Ketua MA Sunarto kini menggunakan pelat nomor MA 1 menggantikan RI 8 yang sebelumnya dipakai.

Diperbarui 19 Agustus 2025, 18:15 WIB
Share
Copy Link
Batalkan
Jadi intinya...
  • Mahkamah Agung kini memiliki pelat nomor khusus bertanda "MA".
  • Pelat nomor MA 1 diberikan kepada Ketua MA Sunarto.
  • Kebijakan ini bertujuan mendukung identitas kelembagaan dan pengawasan internal.

Liputan6.com, Jakarta - Mahkamah Agung (MA) resmi memiliki pelat nomor kendaraan bermotor khusus bertanda "MA". Ketua MA Sunarto kini menggunakan pelat nomor MA 1 menggantikan RI 8 yang sebelumnya dipakai.

Pelat nomor khusus itu diberikan secara simbolis oleh Kepala Sub Direktorat STNK Korps Lalu Lintas (Korlantas) Polri Kombes Pol Dedy Suhartono kepada Sekretaris MA Sugiyanto pada saat peringatan Hari Ulang Tahun (HUT) Ke-80 MA RI di Jakarta, Selasa (19/8/2025)

Dalam kesempatan tersebut, Kombes Pol.
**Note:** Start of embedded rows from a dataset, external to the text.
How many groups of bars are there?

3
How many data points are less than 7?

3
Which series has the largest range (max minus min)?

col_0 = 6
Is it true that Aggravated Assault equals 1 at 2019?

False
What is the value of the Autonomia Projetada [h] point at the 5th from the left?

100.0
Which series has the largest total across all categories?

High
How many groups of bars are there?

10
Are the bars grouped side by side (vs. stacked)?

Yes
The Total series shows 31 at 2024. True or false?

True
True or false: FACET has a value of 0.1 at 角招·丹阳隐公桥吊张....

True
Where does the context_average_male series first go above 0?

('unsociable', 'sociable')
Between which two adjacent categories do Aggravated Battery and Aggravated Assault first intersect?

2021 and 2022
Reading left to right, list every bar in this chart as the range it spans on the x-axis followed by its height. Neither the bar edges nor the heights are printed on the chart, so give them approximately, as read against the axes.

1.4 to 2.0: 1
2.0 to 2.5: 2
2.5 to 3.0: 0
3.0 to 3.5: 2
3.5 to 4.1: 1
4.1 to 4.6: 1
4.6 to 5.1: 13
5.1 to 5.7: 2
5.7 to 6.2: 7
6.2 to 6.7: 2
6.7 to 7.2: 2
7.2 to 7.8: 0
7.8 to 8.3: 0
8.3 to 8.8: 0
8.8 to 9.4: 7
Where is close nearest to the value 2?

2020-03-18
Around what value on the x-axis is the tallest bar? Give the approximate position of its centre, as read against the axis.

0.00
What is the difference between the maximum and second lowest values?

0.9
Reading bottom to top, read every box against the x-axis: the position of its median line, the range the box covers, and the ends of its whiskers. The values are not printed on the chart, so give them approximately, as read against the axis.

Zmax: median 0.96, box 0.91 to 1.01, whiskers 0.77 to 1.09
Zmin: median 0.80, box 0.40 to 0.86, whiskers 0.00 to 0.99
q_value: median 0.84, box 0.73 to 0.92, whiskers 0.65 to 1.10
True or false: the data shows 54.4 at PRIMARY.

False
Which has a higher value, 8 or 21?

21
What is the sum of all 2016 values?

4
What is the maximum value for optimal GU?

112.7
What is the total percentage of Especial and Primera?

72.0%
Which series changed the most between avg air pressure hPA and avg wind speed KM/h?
Dedy memberikan surat tanda nomor kendaraan (STNK) dan tanda nomor kendaraan bermotor (TNKB) khusus MA.

Selain itu, MA juga menayangkan video yang menampilkan penggantian pelat nomor dari RI 8 menjadi MA 1.

Sementara itu, dilansir dari laman Direktorat Jenderal Badan Peradilan Umum MA RI, kebijakan penggantian pelat nomor tersebut tertuang dalam Surat Nomor B/11573/VI/YAN.1.2./2025/Korlantas yang ditandatangani oleh Kepala Korlantas Polri Irjen. Pol. Agus Suryo Nugroho pada 12 Juni 2025.

Dukung Identitas Kelembagaan

Dijelaskan, MA dan jajaran kepolisian telah membahas skema teknis dan regulasi pelat nomor khusus sejak Februari hingga April 2025.

Pelat nomor khusus itu disebut bertujuan mendukung identitas kelembagaan dan efektivitas pengawasan internal.

Merujuk laman Korlantas Polri, penerbitan STNK dan TNKB khusus ini merupakan tindak lanjut dari permintaan resmi MA kepada Polri. Polri melalui Korlantas, Baintelkam, Divpropam, dan Spripim sepakat mengakomodasi kebutuhan tersebut.

Adapun kendaraan yang berhak menggunakan STNK dan TNKB khusus ini meliputi kendaraan dinas milik negara yang tercatat di MA atau badan peradilan di bawahnya, kendaraan pinjam pakai dari kementerian/lembaga lain, serta kendaraan sewa/kontrak yang digunakan untuk mendukung tugas pejabat tertentu di lingkungan peradilan.